*** TEKS SUMBER
Lelaki yang Takut pada Rabbnya

 

Suatu hari, saat Umar ra berjalan bersama rombongannya tiba-tiba da seorang wanita yang mencegatnya dan memintanya berhenti. Umar ra pun berhenti, berdiri tegak menyimak perkataan wanita itu dengan seksama.

“Hai Umar, dulu kau dipanggil Umair (Umar kecil), kemudian engkau dipanggil Umar, kemudian engkau dipanggil Amirul Mukminin, maka bertakwalah engkau, hai Umar. Karena barang siapa yang meyakini adanya kematian, ia akan takut kehilangan kesempatan. Dan barang siapa yang meyakini adanya perhitungan (amal), maka ia pasti takut kepada siksa.”

Semua orang mengetahui bagaimana keras dan nekatnya Umar pada masa jahiliah. Setelah masuk Islam, ia tak kehilangan ketegasan dan keberaniannya, namun yang sangat berbeda justru ia menjadi orang yang penuh kasih sayang karena besar rasa takutnya pada Allah.

Ia adalah umar ra, yang mematikan lampu di ruangannya saat berbincang-bincang selain urusan Negara. “lampu ini dan minyak untuk menghidupkannya dibiayai oleh Negara, jadi tidak benar jika digunakan untuk kepentingan pribadi”

Ia adalah Umar ra, pemimpin tertinggi kaum muslimin waktu itu yang tak bisa tidur nyenyak sebelum memastikan tak ada satu pun rakyatnya yang kelaparan atau menderita. Ia masuk ke gang-gang sempit, gurun yang sepi penduduk untuk meninjau keadaan mereka.

Hampir tengah malam, perapian di sebuah kemah masih menyala dengan tangis anak-anak kecil yang tak kunjung reda. Ternyata mereka sekeluarga bukan hanya kedinginan dan kelaparan. Sang ibu yang sendirian itu, mengelabui anak-anaknya dengan merebus batu dalam periuk agar anak-anaknya tertidur dan tak merengek menagih makanan yang tak mereka punyai. Perempuan itu mengeluhkan kepemimpinan umar di depan umar sendiri, karena tak tahu. Segera bergegas Umar ra ke baitulmal, memanggul sendiri tepung, minyak dan aneka bahan makanan lain di pundaknya. Umar sendiri pula yang mengadoni hingga jadi roti dan menyuapkannya untuk anak-anak yang terlanjur lapar itu.

Umar menolak bantuan asistennya untuk membawakan karung makanan tadi, karena ia takut tak bisa mempertanggungjawabkan sendiri perbuatannya di hadapan Allah pada hari perhitungan kelak.

Ia adalah umar ra, yang membebaskan Palestina dengan diplomasi unta. Datang sendiri berjalan kaki dan naik unta bergantian dengan seorang pembantunya dari Mekkah menuju baitul Maqdis. Ia tak datang dengan pasukan bersenjata, ia juga tak banyak kata menjelaskan konsep perdamaian dan perlindungan atas rakyat dalam Islam. Ia jadi teladan pertama dan utama dalam semua sifat kebaikan bagi rakyatnya.
******
Ketik ulang bagian teks tentang Umar ra yang dimulai dengan "Semua orang mengetahui" dan berlanjut hingga "takutnya pada Allah.".
*** CUPLIKAN CATATAN
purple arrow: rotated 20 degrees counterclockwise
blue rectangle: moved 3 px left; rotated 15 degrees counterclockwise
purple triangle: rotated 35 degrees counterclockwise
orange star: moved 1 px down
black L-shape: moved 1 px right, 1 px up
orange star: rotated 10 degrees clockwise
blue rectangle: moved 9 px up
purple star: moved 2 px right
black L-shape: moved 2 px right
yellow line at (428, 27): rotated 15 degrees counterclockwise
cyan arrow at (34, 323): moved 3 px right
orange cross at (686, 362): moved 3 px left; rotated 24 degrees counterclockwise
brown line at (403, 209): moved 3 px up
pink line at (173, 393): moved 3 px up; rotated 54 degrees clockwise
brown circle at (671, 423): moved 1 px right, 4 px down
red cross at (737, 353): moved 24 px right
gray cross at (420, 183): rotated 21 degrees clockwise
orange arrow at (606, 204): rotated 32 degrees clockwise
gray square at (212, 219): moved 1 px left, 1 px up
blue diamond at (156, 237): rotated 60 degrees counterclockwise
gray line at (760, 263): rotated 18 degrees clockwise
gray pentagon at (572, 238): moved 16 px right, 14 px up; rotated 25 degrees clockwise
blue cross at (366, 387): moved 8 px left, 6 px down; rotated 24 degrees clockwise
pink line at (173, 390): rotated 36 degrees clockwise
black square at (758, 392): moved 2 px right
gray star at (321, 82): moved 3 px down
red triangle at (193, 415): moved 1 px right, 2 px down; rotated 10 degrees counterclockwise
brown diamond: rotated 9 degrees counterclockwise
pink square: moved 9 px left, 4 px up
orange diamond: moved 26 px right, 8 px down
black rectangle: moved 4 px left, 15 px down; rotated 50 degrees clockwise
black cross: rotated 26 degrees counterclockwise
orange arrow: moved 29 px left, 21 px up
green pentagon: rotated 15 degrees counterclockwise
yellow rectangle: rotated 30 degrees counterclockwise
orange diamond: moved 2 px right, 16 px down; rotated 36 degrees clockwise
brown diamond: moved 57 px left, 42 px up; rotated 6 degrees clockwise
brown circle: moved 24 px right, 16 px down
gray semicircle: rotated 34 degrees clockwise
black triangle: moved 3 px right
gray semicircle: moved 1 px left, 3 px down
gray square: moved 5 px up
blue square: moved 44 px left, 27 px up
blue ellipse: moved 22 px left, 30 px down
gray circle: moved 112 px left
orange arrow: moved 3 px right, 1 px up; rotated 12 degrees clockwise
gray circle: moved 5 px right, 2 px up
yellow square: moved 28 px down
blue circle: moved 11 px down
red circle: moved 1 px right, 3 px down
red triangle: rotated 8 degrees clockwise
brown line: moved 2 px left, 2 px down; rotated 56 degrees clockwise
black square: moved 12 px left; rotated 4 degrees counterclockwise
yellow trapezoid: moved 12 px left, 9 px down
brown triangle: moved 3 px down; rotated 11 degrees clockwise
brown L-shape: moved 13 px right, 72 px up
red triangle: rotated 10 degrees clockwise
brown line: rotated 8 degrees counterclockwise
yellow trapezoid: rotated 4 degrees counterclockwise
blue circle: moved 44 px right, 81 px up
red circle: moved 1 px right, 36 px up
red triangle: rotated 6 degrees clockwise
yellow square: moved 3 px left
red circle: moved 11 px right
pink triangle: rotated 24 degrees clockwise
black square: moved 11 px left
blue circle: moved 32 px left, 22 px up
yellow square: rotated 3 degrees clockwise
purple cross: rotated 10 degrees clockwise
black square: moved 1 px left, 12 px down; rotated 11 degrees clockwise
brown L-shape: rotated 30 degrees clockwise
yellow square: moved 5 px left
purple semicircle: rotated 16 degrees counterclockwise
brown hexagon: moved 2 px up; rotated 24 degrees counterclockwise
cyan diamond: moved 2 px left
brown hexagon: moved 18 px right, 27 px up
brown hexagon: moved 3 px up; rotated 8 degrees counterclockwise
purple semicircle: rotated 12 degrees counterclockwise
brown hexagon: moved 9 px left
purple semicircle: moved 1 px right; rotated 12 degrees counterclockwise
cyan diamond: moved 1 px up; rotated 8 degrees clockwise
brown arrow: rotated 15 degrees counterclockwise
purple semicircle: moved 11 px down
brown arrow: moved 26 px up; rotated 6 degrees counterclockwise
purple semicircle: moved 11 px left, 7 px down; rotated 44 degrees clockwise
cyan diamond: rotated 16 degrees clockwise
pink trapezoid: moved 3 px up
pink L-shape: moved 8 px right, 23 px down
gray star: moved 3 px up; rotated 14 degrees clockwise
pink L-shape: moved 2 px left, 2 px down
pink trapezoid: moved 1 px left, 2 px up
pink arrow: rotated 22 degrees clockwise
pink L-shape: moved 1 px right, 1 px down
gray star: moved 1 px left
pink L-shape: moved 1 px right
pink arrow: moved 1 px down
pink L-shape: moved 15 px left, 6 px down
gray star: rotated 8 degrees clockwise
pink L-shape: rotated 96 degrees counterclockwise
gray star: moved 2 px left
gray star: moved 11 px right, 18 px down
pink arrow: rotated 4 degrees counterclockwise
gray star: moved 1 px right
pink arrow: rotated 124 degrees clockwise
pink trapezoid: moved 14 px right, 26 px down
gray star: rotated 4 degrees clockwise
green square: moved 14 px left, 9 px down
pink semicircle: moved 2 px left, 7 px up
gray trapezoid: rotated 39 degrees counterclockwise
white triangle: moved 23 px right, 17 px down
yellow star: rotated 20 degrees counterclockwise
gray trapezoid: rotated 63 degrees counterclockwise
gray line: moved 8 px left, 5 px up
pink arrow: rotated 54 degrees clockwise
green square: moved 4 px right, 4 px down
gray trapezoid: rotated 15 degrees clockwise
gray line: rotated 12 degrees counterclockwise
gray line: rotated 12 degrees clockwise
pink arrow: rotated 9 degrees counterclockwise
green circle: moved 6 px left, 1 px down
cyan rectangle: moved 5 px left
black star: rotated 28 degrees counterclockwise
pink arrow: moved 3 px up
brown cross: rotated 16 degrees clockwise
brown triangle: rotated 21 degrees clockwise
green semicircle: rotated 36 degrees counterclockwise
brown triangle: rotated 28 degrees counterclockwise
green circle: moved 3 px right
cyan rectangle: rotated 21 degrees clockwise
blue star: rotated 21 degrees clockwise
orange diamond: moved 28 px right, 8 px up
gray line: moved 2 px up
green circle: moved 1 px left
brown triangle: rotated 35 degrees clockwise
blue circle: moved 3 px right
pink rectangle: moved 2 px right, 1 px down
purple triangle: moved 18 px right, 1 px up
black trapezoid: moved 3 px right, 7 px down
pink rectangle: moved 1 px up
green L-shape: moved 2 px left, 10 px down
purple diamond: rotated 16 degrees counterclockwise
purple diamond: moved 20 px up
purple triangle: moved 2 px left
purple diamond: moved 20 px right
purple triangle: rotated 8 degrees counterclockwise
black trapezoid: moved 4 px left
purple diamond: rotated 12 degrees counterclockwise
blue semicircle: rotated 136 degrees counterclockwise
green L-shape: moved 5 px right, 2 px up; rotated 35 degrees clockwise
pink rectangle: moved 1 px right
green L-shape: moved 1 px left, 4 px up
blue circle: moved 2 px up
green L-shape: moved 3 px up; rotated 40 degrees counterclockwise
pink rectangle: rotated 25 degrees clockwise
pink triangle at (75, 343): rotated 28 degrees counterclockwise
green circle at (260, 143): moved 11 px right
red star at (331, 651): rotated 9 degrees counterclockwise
******
### JAWABAN TERTULIS
Semua orang mengetahui bagaimana keras dan nekatnya Umar pada masa jahiliah. Setelah masuk Islam, ia tak kehilangan ketegasan dan keberaniannya, namun yang sangat berbeda justru ia menjadi orang yang penuh kasih sayang karena besar rasa takutnya pada Allah.